A breathtaking new image of the butterfly-like Twin Jet Nebula taken by the Hubble Space Telescope reveals its shells and knots of expanding gas in detail.
The image displays two "iridescent lobes" of material that expand outwards from the blazing star system, the European Space Agency reported. Each lobe contains a massive jet of gas that moves at speeds faster than one million kilometers per hour.
German astronomer Rudolph Minkowski discovered the stunning object, which also goes by PN M2-9, in 1947. The planetary nebula's glowing gas represents the end stages of a star of low to intermediate mass that has ejected its outer layers, leaving its remnant core exposed to illuminate the gas.
The researchers noted that the Twin Jet Nebula is considered to be a "bipolar" nebula.
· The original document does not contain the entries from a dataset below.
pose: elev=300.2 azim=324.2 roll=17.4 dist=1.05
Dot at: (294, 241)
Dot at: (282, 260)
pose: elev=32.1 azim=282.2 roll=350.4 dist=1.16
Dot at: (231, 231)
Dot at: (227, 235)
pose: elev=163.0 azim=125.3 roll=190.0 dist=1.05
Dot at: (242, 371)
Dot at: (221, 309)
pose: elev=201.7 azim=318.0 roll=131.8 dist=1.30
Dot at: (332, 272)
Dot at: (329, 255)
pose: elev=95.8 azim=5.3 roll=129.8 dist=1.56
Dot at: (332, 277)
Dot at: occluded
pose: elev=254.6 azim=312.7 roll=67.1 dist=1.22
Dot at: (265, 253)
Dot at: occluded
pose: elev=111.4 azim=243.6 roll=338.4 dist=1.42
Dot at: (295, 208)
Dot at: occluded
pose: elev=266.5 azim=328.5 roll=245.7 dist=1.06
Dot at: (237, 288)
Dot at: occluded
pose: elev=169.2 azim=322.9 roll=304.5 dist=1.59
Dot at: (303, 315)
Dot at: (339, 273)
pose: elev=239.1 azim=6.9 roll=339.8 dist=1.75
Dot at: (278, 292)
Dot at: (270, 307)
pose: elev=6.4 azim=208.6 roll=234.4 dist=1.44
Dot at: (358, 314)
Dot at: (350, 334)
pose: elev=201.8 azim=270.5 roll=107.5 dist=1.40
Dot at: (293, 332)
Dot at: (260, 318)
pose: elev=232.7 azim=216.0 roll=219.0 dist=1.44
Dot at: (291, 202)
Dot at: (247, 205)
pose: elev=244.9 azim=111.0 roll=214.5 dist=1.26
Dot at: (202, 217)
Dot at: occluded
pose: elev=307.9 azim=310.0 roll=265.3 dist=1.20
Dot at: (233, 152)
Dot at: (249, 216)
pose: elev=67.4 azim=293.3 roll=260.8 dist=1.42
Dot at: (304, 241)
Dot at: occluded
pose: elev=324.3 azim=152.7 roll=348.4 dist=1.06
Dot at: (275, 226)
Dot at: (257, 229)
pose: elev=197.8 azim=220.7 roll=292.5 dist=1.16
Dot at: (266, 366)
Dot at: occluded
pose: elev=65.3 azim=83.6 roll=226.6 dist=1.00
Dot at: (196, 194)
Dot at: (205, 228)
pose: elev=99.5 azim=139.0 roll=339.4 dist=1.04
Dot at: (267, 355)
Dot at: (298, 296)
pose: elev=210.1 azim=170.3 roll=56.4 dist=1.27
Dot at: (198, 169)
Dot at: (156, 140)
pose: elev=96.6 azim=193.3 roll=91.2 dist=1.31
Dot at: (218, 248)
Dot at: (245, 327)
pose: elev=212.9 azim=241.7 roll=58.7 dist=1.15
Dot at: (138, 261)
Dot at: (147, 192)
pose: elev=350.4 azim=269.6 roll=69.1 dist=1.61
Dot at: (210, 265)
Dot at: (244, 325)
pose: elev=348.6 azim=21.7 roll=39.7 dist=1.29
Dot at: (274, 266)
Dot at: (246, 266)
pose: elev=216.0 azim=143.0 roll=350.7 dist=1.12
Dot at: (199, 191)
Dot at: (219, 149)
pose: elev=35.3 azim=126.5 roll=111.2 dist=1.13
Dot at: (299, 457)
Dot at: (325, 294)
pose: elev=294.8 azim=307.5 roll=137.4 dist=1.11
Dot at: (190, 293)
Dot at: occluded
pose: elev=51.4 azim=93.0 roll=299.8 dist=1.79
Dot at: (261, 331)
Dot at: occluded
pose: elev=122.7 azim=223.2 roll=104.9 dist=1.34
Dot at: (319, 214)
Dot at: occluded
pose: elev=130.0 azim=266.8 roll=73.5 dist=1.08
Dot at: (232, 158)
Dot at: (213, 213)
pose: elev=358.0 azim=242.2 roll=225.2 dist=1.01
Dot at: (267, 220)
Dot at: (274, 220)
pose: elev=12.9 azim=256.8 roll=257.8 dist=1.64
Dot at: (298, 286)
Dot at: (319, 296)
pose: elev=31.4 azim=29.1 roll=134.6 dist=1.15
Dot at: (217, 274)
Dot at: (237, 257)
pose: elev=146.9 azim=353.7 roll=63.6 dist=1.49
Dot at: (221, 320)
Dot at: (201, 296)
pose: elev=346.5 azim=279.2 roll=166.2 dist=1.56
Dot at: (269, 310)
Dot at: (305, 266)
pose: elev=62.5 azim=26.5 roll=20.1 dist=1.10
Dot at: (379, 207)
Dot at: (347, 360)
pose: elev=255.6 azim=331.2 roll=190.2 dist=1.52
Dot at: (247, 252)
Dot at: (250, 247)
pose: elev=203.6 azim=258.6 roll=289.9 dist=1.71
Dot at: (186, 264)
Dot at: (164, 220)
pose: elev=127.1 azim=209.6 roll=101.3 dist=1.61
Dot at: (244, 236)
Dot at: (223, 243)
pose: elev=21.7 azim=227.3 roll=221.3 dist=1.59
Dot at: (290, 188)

Typically, planetary nebulae have one star at their center, but the Twin Jet Nebula has two. The stars seen in this pair have both been determined to be about the mass of the Sun; the larger is nearing the end of its life while the smaller is a spry white dwarf.
The butterfly-like shape of the nebula's "wings" are believe to be caused by the motion of the two stars as they orbit around each other. By measuring the nebula's wings, the researchers estimated it is about 1,200 years old. The two stars at the center of the nebula circle are believed to circle each other once every century, creating the butterfly wings as they go. This motion also allows the white dwarf to strip gas from its companion star, forming a disc of material that extends as far out as 15 times the orbit of Pluto.